I poured all of my creative impulse and energy into writing, and I started to really study the craft of writing. I learned that, that’s exactly what it is. It’s a craft, and it requires a great deal of discipline and daily work and sacrifice. I started writing a short story, that evolved into a long outline, that evolved into what I thought was going to be a play, that then evolved into what became the feature screenplay for the first film that I wrote, which is called Animals.

I poured all of my own personal thoughts and feelings about relationships and love and addiction and the struggle with dependency, be it to drugs or other people. And thank God, people read it and really responded to it. I got the chance to make that film. And that’s yet another, right up there next to Count Crowley and All Creatures Here Below, one of those experiences that is something I’m the most proud of.

I know you’re someone who writes down your dreams and goals. What’s presently on that list, as far as writing goes?

Well, I am so grateful as a fan for the renaissance we’re experiencing and the world of horror and genre, thanks to visionaries from Jordan Peele, to Robert Eggers and so many others, who have just redefining what we can do with genre storytelling.

I am working very hard at the moment to bring to the screen a feature film that wrestles with addiction and mental illness, but is absolutely in the horror and genre space. It’s called Hide Your Eyes, and I have a genius director from the South, a wicked woman named Erica Scoggins, who is just awesome. We are putting together the film as we speak.

I have dreams of what I could do with Count Crowley. I want to tell you about so many other things that I can’t talk about yet, but I have some big visions for stories that I think could reach audiences in the mature sphere, when it comes to really deeply terrifying horror. I also think there’s a space that I could really thrive in and write for the whole gambit of audiences.

I have a seven and a four-year-old here, and they are some of the biggest monster fans I know. They are true, dyed-in-the-wool, monster kids. I want to write stories that they can enjoy. I spend a lot of time laying in bed at night, just dreaming.
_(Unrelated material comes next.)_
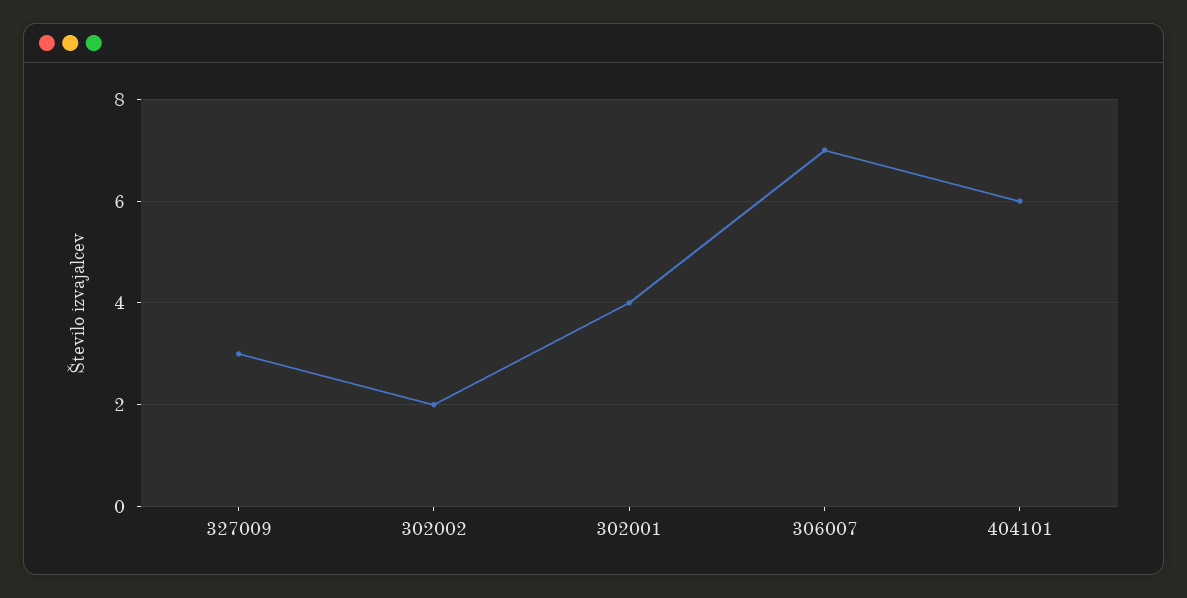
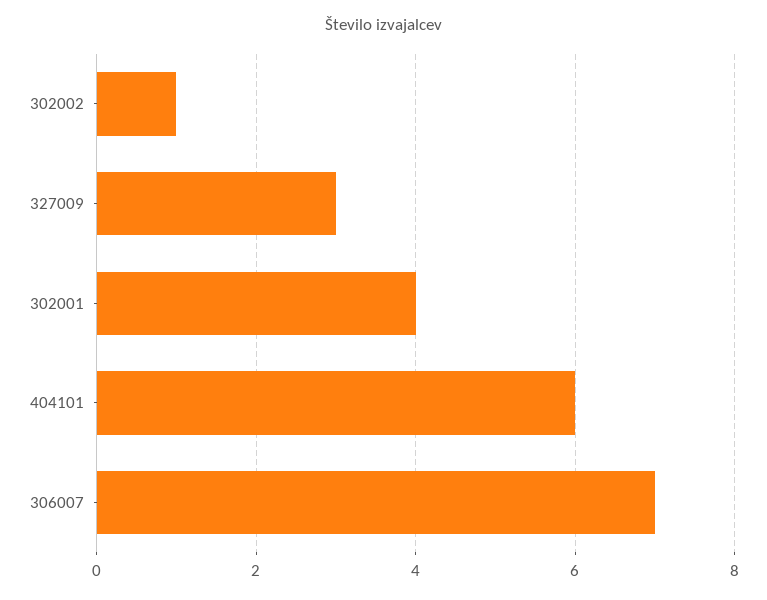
302002: 2 -> 1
I’m trying to use every free minute I’ve got during the day to get them written down, while at the same time, being as fun and cool a dad as possible.

That sounds like a good day. One of the early goals you accomplished, which you had written down, was working with David Lynch. I have to ask, how did the reality compare to the dream in that instance? 
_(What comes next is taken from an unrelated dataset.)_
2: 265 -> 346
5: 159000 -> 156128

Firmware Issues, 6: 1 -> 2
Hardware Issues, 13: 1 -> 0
It’s superseded the dream. Being in the presence of David Lynch changed my life. I watched an artist in their true element, getting to create every day and bring to life a story that he had worked so hard on and he knew backwards and forwards. He knew everyone’s lines, he knew every thing that was meant to happen. And yet at the same time, he was open to things happening that were never expected.

I wonder sometimes if he is truly a human being. There was something almost preternatural about him and being in his presence. He’s very kind, he’s very human. It’s not that he’s not brimming with humanity, but watching his creative process take place, it felt like I was sometimes observing a wizard. I’ll never forget it, and it was a great lesson for me as well in the power of manifesting our dreams.
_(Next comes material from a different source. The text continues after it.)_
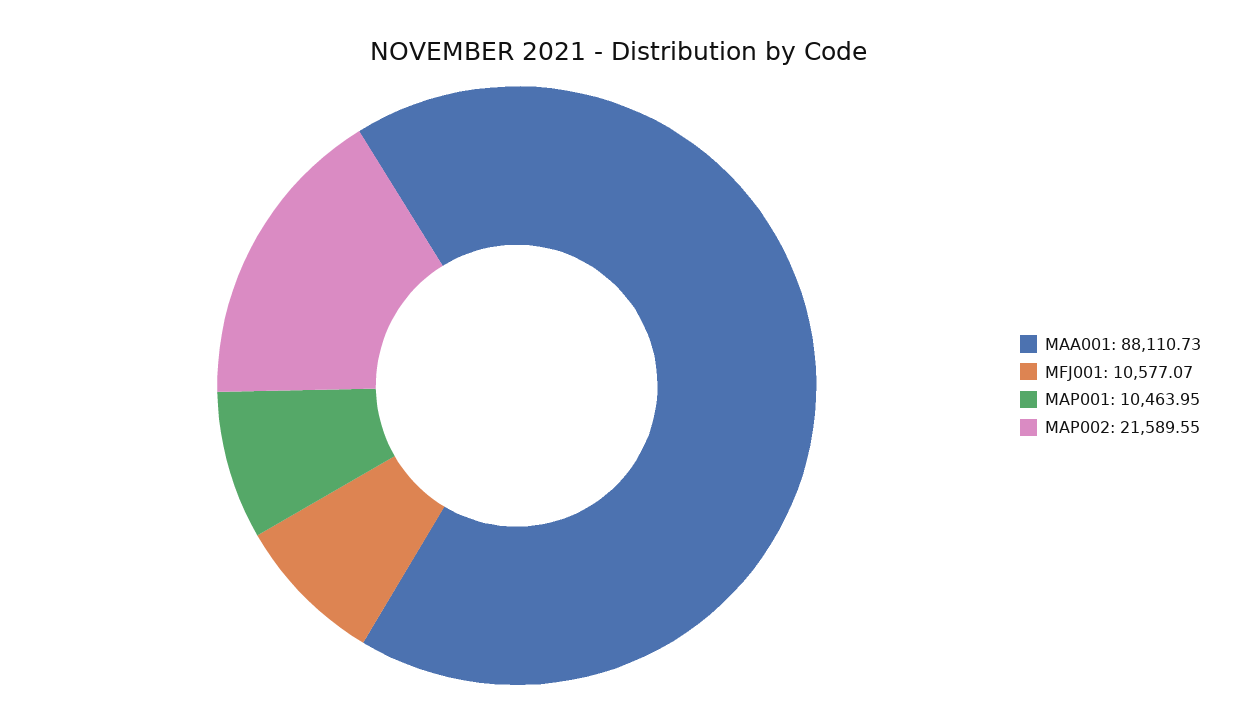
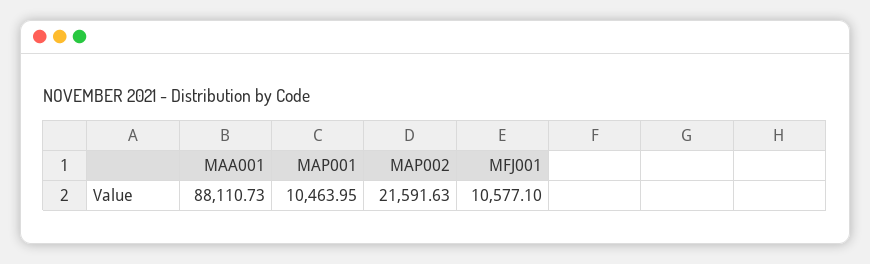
MFJ001: 10577.07 -> 10577.1
MAP002: 21589.55 -> 21591.63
I have big dreams and hopes and goals for my work as an actor. When I moved to Los Angeles, the three biggest ones that I had at the top of my board were to work with the Muppets, to become a James Bond villain, and to work with David Lynch. And I actually got to work with David Lynch. I dreamed of it. I just never thought it was actually going to really happen. It did.

I hope everybody who reads this will take a minute when they’re done and write something down on a piece of paper that they don’t think is possible, but that they dream about and commit to it, with that ink on the paper, and then hang it up above their desk, above their bed, above their mirror in the bathroom, and look at it every day. You can do it.